* **Stated problem 1**: Write out the part of the patch description starting at "This avoids many" and ending at "kernel stack pointer.".
* **Stated problem 2**:
Using the patch description, answer these questions:
(a) Which register must hold 'current' for this change to work?
(b) How many files does the change touch?
(c) Whose name appears on the Signed-off-by line?

This avoids many stack overflow attacks which modified the thread_info
structure by moving that into the task_struct as is done is almost all
other architectures.

This depends on having 'current' stored in the TPIDRPRW register as
that allows us to find thread_info and task_struct once the
thread_info cannot be located using the kernel stack pointer.

Signed-off-by: Keith Packard <keithpac@amazon.com>
---
 arch/arm/Kconfig                   |  1 +
 arch/arm/include/asm/assembler.h   |  4 ++++
 arch/arm/include/asm/thread_info.h | 12 +++++++++++-
 arch/arm/kernel/asm-offsets.c      |  4 ++++
 arch/arm/kernel/entry-armv.S       |  4 ++++
 arch/arm/vfp/vfpmodule.c           |  9 +++++++++
 6 files changed, 33 insertions(+), 1 deletion(-)

* **Dataset records**:
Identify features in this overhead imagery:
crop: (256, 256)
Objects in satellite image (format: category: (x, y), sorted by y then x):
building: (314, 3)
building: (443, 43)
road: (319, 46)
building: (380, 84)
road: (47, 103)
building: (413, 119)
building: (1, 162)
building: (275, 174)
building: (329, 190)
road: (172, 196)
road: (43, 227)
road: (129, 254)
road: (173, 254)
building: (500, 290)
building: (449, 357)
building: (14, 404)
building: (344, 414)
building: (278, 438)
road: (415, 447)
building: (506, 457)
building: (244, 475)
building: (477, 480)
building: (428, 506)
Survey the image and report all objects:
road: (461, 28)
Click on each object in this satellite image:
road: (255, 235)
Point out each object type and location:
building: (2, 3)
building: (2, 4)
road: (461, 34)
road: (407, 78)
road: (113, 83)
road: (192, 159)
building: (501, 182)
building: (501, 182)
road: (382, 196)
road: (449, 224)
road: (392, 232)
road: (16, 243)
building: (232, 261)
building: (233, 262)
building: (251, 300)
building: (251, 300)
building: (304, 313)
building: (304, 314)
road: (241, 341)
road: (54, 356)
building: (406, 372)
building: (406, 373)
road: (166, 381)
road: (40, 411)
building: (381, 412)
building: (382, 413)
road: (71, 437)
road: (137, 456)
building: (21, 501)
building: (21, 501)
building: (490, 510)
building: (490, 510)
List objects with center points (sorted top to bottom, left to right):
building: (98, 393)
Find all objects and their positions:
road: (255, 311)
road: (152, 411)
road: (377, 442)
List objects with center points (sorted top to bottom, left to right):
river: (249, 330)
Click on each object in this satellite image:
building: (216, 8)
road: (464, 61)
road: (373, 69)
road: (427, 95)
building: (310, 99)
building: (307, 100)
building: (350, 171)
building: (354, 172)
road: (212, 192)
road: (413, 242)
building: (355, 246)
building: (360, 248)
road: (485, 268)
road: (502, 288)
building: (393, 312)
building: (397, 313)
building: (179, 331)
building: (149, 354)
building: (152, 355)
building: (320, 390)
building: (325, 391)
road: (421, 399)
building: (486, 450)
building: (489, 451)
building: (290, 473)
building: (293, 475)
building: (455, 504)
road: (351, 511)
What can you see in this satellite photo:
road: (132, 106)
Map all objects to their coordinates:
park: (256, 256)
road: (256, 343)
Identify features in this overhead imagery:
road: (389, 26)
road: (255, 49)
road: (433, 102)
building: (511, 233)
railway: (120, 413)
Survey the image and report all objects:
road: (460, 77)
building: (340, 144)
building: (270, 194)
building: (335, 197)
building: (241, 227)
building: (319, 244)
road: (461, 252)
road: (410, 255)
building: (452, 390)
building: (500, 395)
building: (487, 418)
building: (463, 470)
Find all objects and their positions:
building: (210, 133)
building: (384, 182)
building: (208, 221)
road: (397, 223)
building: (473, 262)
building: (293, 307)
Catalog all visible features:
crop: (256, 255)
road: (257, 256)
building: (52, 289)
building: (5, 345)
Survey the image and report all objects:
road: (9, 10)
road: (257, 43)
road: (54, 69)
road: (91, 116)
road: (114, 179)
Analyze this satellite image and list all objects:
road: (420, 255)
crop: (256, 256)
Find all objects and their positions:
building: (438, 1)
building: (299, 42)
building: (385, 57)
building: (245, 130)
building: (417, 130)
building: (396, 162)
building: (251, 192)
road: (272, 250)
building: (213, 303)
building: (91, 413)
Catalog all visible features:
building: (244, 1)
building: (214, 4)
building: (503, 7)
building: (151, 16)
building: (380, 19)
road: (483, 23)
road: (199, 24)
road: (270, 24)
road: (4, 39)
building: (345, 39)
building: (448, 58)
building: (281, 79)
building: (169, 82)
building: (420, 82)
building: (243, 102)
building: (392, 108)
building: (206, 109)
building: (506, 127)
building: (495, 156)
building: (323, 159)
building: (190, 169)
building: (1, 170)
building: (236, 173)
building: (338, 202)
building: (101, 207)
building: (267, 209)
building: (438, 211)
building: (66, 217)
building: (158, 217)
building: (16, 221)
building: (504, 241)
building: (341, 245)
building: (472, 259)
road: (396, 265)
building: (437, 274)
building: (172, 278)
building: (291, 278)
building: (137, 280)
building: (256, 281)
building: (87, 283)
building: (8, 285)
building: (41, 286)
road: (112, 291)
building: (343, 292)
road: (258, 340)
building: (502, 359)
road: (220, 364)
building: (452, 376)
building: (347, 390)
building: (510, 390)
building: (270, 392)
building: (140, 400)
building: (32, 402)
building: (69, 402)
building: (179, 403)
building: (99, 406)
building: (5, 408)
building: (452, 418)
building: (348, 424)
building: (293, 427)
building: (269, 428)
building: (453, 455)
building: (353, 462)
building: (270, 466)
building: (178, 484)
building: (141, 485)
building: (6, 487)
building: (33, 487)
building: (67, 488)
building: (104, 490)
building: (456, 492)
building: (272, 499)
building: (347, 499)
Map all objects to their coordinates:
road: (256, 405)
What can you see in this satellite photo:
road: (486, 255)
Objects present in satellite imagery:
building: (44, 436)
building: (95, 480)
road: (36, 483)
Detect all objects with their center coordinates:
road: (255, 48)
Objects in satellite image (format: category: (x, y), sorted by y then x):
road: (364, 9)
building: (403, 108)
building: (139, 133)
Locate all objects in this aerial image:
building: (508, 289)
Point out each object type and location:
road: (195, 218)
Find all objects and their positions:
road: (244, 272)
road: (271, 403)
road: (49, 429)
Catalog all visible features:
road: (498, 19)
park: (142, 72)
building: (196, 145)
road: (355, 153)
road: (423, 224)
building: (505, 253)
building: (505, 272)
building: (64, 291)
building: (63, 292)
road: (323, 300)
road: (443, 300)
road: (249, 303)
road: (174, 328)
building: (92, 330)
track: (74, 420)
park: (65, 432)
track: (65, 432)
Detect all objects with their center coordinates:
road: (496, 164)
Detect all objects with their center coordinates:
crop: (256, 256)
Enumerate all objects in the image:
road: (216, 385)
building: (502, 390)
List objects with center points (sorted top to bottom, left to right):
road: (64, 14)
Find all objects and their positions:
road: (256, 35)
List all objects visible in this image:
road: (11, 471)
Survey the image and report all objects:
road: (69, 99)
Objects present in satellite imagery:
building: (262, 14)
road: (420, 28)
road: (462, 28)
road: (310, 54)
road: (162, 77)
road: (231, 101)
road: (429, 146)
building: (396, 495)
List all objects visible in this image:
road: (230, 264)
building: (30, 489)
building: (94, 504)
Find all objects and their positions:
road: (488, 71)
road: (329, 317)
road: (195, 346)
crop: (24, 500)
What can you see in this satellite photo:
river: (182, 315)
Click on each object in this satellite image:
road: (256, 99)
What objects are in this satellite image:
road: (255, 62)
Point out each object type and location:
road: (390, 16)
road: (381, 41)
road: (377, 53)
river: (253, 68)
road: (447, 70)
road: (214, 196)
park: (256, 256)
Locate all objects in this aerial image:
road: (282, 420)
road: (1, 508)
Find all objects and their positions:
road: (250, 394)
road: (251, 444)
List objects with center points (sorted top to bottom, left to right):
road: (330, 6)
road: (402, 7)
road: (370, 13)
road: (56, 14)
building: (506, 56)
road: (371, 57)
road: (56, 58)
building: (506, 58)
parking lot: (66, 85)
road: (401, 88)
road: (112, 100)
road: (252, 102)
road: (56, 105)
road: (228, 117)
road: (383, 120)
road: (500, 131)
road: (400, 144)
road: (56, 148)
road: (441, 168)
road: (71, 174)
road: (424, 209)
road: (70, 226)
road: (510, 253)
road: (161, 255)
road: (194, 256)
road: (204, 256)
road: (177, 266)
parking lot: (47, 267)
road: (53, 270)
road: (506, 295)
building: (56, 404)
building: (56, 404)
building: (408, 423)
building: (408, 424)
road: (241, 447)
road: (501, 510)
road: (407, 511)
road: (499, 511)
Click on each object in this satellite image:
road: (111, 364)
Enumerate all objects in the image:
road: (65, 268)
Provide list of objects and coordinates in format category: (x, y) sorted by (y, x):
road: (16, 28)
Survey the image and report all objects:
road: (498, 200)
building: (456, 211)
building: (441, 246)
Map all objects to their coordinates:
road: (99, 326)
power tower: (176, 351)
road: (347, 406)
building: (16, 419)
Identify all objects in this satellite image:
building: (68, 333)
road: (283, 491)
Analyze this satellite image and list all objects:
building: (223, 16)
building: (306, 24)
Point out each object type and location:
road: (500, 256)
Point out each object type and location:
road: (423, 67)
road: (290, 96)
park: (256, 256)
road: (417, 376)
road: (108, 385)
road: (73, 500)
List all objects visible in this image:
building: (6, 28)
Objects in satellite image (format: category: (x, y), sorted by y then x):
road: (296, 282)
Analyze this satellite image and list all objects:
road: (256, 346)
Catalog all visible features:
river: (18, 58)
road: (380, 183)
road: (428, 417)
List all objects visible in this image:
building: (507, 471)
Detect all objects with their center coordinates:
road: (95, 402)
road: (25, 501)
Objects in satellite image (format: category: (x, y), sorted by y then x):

* **Task response 1**:
This avoids many stack overflow attacks which modified the thread_info
structure by moving that into the task_struct as is done is almost all
other architectures.

This depends on having 'current' stored in the TPIDRPRW register as
that allows us to find thread_info and task_struct once the
thread_info cannot be located using the kernel stack pointer.

* **Task response 2**:
(a) The TPIDRPRW register.
(b) Six files.
(c) Keith Packard.